Extract:

— START —

Cliff, no one is saying that they aren't after nuclear weapons. It
looks pretty much that way to me, too. I agree with your analysis.
But you are assigning far too much certainty to your conclusions. It
is dangerous to convict someone, even in the international court of
public opinion, without conclusive evidence. What you are presenting
is circumstantial, and is strong evidence, but it needs more to
become conclusive.

If our government continues to operate on the basis that this
evidence is conclusive and then acts on it, we are, as John M. has
pointed out, likely to end up in a rerun of Iraq, no better results.

Appearances can be deceiving, and merely having a nuclear reactor, or
a nuclear enrichment facility in connection with a nuclear reactor
doesn't mean that weapons are inevitable. If it did, then Japan,
Denmark, Finland, Sweden, Germany, Canada, Australia and a whole host
of other countries would have nuclear weapons.

— END —

Direction A:
In the post, who is credited with pointing out that acting on the evidence as conclusive would likely lead to a rerun of Iraq?
Direction B:
From the listing below, reproduce verbatim the lines starting at the one that contains "blue star: rotated" and ending after the one that contains "yellow star: rotated 10 degrees clockwise", leaving out the picture lines.

Data provided:
— START —

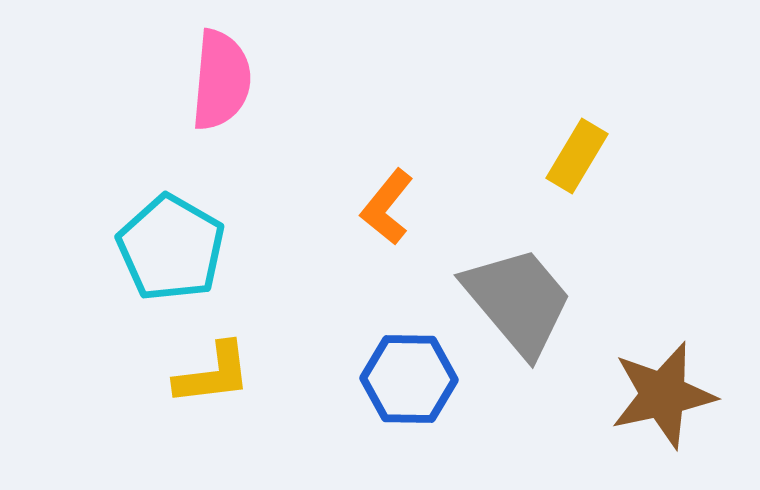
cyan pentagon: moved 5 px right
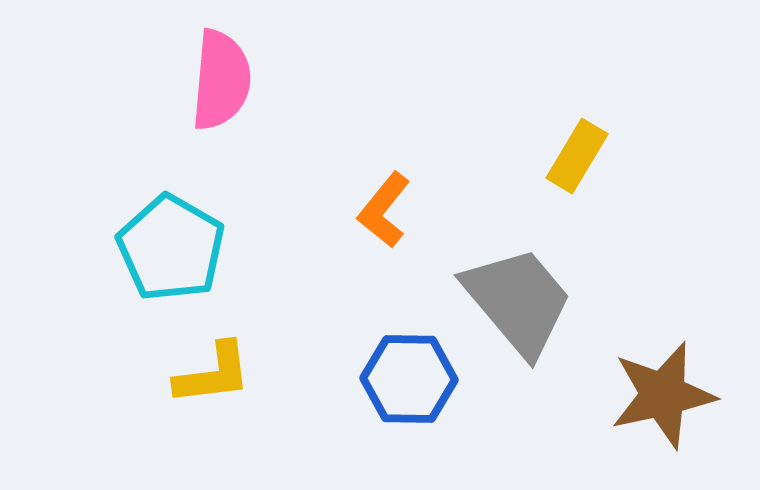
orange L-shape: moved 3 px left, 3 px down
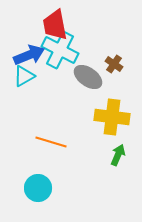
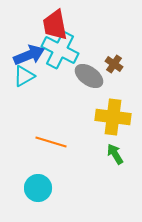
gray ellipse: moved 1 px right, 1 px up
yellow cross: moved 1 px right
green arrow: moved 3 px left, 1 px up; rotated 55 degrees counterclockwise
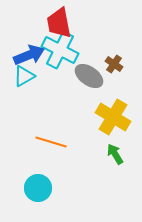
red trapezoid: moved 4 px right, 2 px up
yellow cross: rotated 24 degrees clockwise
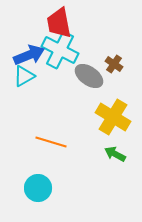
green arrow: rotated 30 degrees counterclockwise
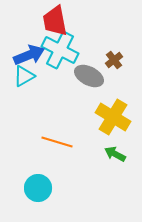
red trapezoid: moved 4 px left, 2 px up
brown cross: moved 4 px up; rotated 18 degrees clockwise
gray ellipse: rotated 8 degrees counterclockwise
orange line: moved 6 px right
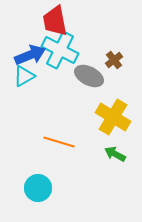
blue arrow: moved 1 px right
orange line: moved 2 px right
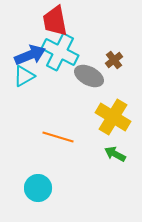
cyan cross: moved 2 px down
orange line: moved 1 px left, 5 px up
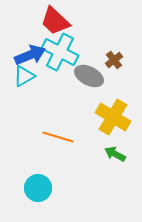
red trapezoid: rotated 36 degrees counterclockwise
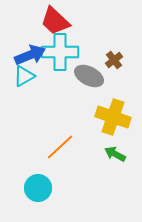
cyan cross: rotated 27 degrees counterclockwise
yellow cross: rotated 12 degrees counterclockwise
orange line: moved 2 px right, 10 px down; rotated 60 degrees counterclockwise
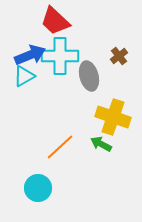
cyan cross: moved 4 px down
brown cross: moved 5 px right, 4 px up
gray ellipse: rotated 48 degrees clockwise
green arrow: moved 14 px left, 10 px up
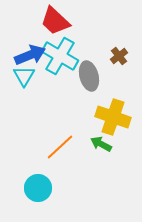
cyan cross: rotated 30 degrees clockwise
cyan triangle: rotated 30 degrees counterclockwise
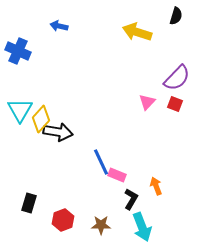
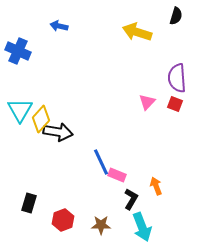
purple semicircle: rotated 132 degrees clockwise
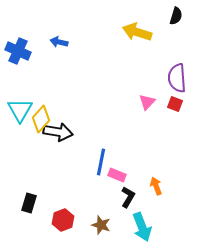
blue arrow: moved 16 px down
blue line: rotated 36 degrees clockwise
black L-shape: moved 3 px left, 2 px up
brown star: rotated 18 degrees clockwise
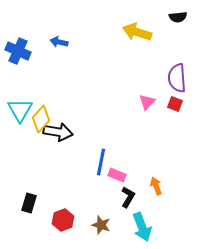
black semicircle: moved 2 px right, 1 px down; rotated 66 degrees clockwise
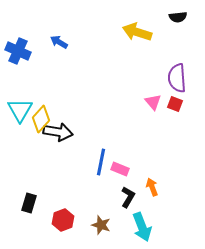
blue arrow: rotated 18 degrees clockwise
pink triangle: moved 6 px right; rotated 24 degrees counterclockwise
pink rectangle: moved 3 px right, 6 px up
orange arrow: moved 4 px left, 1 px down
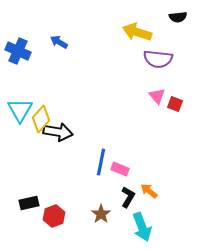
purple semicircle: moved 19 px left, 19 px up; rotated 80 degrees counterclockwise
pink triangle: moved 4 px right, 6 px up
orange arrow: moved 3 px left, 4 px down; rotated 30 degrees counterclockwise
black rectangle: rotated 60 degrees clockwise
red hexagon: moved 9 px left, 4 px up
brown star: moved 11 px up; rotated 18 degrees clockwise
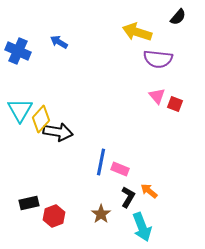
black semicircle: rotated 42 degrees counterclockwise
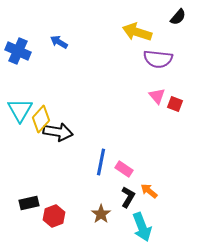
pink rectangle: moved 4 px right; rotated 12 degrees clockwise
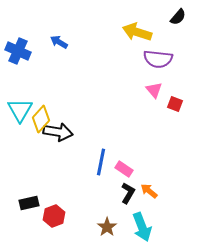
pink triangle: moved 3 px left, 6 px up
black L-shape: moved 4 px up
brown star: moved 6 px right, 13 px down
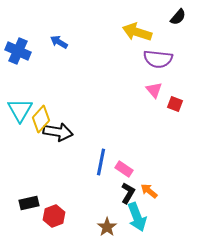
cyan arrow: moved 5 px left, 10 px up
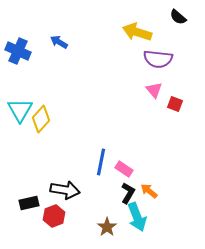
black semicircle: rotated 90 degrees clockwise
black arrow: moved 7 px right, 58 px down
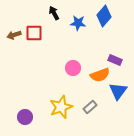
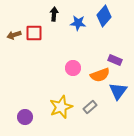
black arrow: moved 1 px down; rotated 32 degrees clockwise
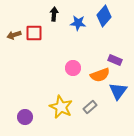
yellow star: rotated 25 degrees counterclockwise
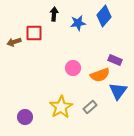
blue star: rotated 14 degrees counterclockwise
brown arrow: moved 7 px down
yellow star: rotated 15 degrees clockwise
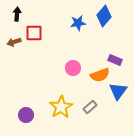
black arrow: moved 37 px left
purple circle: moved 1 px right, 2 px up
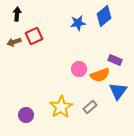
blue diamond: rotated 10 degrees clockwise
red square: moved 3 px down; rotated 24 degrees counterclockwise
pink circle: moved 6 px right, 1 px down
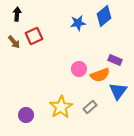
brown arrow: rotated 112 degrees counterclockwise
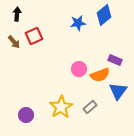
blue diamond: moved 1 px up
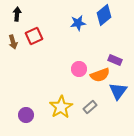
brown arrow: moved 1 px left; rotated 24 degrees clockwise
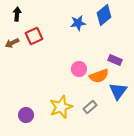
brown arrow: moved 1 px left, 1 px down; rotated 80 degrees clockwise
orange semicircle: moved 1 px left, 1 px down
yellow star: rotated 10 degrees clockwise
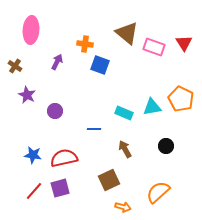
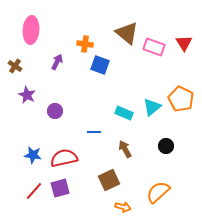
cyan triangle: rotated 30 degrees counterclockwise
blue line: moved 3 px down
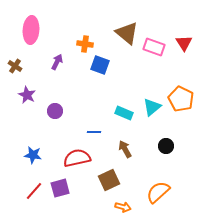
red semicircle: moved 13 px right
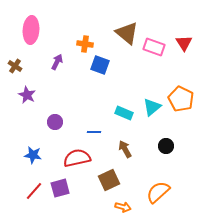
purple circle: moved 11 px down
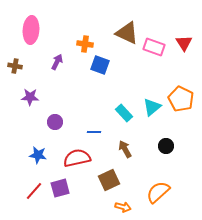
brown triangle: rotated 15 degrees counterclockwise
brown cross: rotated 24 degrees counterclockwise
purple star: moved 3 px right, 2 px down; rotated 24 degrees counterclockwise
cyan rectangle: rotated 24 degrees clockwise
blue star: moved 5 px right
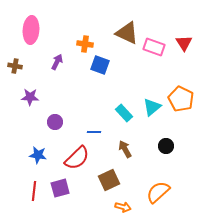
red semicircle: rotated 148 degrees clockwise
red line: rotated 36 degrees counterclockwise
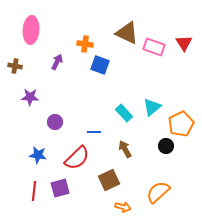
orange pentagon: moved 25 px down; rotated 20 degrees clockwise
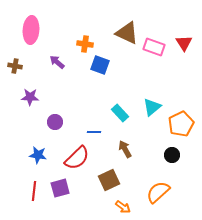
purple arrow: rotated 77 degrees counterclockwise
cyan rectangle: moved 4 px left
black circle: moved 6 px right, 9 px down
orange arrow: rotated 21 degrees clockwise
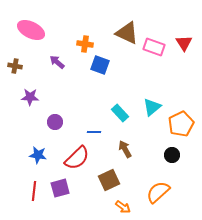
pink ellipse: rotated 68 degrees counterclockwise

— END —

Correct response A:
John M.

Correct response B:
blue star: rotated 14 degrees counterclockwise
brown arrow: moved 7 px down
yellow star: rotated 15 degrees clockwise
black arrow: moved 37 px left
purple circle: moved 1 px right, 2 px up
blue diamond: rotated 10 degrees clockwise
red square: moved 3 px down; rotated 24 degrees counterclockwise
pink circle: moved 6 px right, 1 px down
brown arrow: rotated 112 degrees counterclockwise
blue diamond: moved 1 px up
brown arrow: moved 1 px left; rotated 24 degrees clockwise
brown arrow: moved 1 px left, 1 px down; rotated 80 degrees clockwise
orange semicircle: moved 1 px left, 1 px down
yellow star: rotated 10 degrees clockwise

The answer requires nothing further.